I think it's no surprise fighters are seen most often in
DS9, as their appearances there make the most astropolitical and military sense. Then you have the occassional cases in
Voyager and
Enterprise when the main cast runs into some aliens of the week who sometimes have their own types of fighters, often for defensive or even piratical duties. Overall, though, fighters aren't that overexposed in
Trek, and that's a good thing in my book ! One of the things I find a little annoying in the
Star Wars universe is that the fighters are so small and there's almost an overabundance of specific types. They're cute fighters, but even less realistic than Trek's soft-but-hard-enough fightercraft tech.

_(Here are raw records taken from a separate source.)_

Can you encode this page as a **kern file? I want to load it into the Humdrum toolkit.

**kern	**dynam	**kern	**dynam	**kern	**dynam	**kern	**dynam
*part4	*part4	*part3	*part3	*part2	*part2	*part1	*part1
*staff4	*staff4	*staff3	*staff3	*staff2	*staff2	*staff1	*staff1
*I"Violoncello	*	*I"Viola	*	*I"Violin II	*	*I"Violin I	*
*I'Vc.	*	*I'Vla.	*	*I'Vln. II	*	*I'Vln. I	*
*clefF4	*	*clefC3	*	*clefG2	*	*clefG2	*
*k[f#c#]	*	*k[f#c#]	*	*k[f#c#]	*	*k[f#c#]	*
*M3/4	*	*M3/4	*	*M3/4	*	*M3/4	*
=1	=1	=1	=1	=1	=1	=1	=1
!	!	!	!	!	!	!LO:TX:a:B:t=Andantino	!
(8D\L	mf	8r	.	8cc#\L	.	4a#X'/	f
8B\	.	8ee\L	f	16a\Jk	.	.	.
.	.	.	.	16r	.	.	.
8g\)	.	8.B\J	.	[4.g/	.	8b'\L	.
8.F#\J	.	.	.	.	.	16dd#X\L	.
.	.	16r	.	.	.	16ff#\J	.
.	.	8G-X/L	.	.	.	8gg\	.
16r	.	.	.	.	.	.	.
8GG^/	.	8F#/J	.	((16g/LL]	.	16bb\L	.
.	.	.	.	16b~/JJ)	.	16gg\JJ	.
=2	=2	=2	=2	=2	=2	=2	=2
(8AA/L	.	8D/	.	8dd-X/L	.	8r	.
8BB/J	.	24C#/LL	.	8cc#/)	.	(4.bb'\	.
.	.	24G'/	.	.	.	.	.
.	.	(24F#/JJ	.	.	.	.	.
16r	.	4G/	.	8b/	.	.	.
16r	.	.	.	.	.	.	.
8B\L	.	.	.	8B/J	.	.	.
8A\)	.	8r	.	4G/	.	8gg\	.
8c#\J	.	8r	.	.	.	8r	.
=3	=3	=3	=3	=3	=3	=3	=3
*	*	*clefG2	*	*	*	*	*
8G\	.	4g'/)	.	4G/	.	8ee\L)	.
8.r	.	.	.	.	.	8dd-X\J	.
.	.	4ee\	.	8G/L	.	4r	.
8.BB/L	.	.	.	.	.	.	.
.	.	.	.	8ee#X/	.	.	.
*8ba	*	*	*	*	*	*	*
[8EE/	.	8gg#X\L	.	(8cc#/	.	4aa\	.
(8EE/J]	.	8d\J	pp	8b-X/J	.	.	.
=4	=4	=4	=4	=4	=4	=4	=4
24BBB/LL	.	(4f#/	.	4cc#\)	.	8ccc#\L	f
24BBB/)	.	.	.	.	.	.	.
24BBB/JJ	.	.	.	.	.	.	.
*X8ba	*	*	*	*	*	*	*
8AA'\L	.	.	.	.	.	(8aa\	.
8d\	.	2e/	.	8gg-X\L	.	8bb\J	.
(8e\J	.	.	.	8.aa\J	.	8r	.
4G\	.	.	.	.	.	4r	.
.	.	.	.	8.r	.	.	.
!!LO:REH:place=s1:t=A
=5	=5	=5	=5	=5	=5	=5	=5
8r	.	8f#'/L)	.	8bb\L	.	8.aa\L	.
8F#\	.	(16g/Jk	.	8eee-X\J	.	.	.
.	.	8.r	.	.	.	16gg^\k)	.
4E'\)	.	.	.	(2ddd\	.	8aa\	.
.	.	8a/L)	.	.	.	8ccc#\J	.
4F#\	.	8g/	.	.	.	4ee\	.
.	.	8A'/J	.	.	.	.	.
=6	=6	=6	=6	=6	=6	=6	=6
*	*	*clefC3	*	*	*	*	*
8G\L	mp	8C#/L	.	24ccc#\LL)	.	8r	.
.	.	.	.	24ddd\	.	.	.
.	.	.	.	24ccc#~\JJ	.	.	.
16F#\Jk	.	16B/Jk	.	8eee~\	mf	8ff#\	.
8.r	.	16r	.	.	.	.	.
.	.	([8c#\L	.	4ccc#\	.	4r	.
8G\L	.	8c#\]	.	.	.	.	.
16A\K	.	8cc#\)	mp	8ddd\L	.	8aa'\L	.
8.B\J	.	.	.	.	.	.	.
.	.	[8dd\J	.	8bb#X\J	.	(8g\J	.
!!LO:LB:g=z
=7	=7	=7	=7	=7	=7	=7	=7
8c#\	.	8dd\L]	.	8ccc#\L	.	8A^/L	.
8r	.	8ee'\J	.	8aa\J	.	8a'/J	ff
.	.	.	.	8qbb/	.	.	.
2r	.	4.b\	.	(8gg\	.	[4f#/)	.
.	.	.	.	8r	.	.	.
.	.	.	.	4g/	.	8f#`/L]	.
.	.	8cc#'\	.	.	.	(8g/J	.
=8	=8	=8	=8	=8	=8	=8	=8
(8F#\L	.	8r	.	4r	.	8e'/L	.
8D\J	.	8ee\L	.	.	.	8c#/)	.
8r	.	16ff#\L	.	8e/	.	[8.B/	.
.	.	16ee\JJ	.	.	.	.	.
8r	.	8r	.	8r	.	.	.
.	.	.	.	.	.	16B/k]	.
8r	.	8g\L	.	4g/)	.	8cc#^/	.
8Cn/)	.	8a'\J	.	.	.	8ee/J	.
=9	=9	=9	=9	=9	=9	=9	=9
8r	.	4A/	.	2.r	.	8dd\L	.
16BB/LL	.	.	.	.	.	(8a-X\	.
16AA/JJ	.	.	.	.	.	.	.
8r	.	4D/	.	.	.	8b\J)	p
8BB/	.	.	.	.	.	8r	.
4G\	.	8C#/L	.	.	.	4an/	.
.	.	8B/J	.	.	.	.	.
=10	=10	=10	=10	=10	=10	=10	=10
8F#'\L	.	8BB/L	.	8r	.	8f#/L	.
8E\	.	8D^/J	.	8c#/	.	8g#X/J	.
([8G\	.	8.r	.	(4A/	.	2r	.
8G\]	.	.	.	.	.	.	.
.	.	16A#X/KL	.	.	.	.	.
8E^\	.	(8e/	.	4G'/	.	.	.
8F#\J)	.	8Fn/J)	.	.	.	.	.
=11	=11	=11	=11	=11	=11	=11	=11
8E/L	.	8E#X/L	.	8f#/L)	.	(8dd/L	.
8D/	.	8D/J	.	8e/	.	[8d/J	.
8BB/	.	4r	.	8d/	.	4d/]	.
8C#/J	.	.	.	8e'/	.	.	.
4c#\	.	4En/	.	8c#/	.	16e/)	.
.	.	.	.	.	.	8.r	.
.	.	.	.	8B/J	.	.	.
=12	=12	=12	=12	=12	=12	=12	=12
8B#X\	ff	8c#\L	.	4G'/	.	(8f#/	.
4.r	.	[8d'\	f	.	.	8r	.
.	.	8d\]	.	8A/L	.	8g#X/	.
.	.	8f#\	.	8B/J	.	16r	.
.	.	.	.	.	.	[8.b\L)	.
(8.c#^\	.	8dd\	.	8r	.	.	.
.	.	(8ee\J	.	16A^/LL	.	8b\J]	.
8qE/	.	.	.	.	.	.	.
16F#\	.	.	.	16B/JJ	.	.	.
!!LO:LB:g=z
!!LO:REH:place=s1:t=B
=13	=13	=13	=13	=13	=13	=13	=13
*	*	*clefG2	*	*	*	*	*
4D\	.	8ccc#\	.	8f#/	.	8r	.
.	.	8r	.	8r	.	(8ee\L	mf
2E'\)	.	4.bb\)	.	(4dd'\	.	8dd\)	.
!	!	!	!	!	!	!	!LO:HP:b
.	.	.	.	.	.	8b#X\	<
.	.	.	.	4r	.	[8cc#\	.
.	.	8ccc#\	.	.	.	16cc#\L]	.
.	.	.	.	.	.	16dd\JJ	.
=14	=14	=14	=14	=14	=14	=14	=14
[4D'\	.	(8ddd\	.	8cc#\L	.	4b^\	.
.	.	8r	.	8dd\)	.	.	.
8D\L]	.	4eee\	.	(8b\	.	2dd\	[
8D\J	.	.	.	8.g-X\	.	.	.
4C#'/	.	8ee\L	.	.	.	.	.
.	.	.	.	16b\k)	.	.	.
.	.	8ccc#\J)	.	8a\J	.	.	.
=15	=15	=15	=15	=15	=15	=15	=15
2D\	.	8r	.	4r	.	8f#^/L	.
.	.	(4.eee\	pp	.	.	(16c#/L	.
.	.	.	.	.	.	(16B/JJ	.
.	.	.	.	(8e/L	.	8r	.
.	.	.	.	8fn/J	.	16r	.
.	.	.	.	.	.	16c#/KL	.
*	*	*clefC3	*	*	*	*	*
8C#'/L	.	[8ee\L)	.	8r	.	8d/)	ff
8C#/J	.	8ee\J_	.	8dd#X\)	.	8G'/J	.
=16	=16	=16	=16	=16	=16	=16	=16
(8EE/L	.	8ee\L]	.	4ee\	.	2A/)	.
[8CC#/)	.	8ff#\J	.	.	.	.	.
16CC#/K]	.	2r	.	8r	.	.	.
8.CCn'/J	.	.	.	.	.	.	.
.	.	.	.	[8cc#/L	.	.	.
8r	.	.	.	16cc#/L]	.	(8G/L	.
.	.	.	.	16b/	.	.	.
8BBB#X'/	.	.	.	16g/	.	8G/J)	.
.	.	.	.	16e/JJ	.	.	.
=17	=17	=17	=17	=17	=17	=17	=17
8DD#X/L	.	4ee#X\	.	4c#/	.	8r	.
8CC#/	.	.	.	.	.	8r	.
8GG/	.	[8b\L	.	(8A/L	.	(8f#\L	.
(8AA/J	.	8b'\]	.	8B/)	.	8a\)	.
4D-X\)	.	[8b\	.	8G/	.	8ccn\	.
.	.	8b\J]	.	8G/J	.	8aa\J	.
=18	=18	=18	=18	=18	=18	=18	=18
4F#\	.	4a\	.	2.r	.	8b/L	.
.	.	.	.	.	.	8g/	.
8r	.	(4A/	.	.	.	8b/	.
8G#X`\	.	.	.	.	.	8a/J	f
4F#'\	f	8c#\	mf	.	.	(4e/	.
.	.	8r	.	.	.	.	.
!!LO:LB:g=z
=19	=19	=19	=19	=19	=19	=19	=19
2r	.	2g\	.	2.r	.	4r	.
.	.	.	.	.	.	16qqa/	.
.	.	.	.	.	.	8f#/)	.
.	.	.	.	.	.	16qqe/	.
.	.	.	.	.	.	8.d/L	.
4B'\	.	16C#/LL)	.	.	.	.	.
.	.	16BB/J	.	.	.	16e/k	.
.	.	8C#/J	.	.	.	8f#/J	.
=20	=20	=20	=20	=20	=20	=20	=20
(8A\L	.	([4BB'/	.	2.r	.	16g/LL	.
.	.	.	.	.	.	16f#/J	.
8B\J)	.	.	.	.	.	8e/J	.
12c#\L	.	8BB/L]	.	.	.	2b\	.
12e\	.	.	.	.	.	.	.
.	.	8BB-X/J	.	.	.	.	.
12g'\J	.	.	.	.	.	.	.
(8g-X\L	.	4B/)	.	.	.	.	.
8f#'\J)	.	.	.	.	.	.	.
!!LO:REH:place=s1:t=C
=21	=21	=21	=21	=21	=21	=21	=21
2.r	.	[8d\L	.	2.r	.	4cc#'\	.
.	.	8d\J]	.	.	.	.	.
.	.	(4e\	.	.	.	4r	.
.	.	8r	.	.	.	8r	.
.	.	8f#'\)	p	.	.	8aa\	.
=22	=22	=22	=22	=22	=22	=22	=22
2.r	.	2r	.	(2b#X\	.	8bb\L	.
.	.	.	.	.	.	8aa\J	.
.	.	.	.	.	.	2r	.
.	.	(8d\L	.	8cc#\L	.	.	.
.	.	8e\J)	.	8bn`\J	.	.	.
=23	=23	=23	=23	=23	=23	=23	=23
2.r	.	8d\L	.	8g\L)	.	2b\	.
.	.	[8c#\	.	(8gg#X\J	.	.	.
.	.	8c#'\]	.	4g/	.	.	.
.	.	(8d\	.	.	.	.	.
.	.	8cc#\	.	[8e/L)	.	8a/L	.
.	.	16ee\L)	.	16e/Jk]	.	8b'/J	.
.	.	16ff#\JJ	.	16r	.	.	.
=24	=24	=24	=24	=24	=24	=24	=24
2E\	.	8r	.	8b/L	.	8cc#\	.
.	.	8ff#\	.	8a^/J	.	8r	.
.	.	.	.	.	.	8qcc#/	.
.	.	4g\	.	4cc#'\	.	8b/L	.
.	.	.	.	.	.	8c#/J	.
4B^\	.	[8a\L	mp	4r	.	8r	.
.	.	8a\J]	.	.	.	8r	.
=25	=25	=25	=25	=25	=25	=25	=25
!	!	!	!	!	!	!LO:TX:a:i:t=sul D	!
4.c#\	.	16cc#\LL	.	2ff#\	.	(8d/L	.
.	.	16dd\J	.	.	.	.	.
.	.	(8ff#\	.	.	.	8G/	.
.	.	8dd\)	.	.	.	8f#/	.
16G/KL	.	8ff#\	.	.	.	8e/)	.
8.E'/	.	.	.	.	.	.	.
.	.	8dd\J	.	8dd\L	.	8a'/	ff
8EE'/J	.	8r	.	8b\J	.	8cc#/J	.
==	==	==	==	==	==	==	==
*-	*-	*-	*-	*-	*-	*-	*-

I'd say a strange but unique halfway point between fighters and other large ships would be multi-purpose smaller warships designed like large spaceplanes. The Klingon Birds of Prey are an obvious example, but one of the few larger and purpose-built post-occupation Bajoran warships, the winged "assault ship", also shares this design philosophy. You can use it as a planetary transport and very large gunship in an atmosphere, and as a fairly speedy and nimble (though weaker) warship while out in space. A
Galaxy class ship could blast them out of the void with relative ease, they'd have to get creative to defeat one, but they are big enough to go toe-to-toe with many medium-sized Federation and other alien ships. I think if the Bajorans in particular had to fight a few Cardassian cruisers (
Galor class, etc.) and neither side had fighter support for the big ships, they'd probably use those winged assault ships and a few of the converted, armed freighters they have in their fleet after the occupation. Bajor was only slowly rebuilding their fleet after the occupation and if they lost those BOP-like assault spaceplanes of their's , they'd be down to armed freighters and their various fightercraft and shuttles. (That's one thing I arguably like about Bajor and its ships. They really feel like they have a cobbled-together inventory of whatever still works, and they're at the doorstep of pondering whether to join a major power, the Federation. Me coming from a small country that didn't join NATO that long ago and still has a lot of work left to modernize its inventory, I've always had sympathy for the Bajorans in this area. They're just working with what they've got.)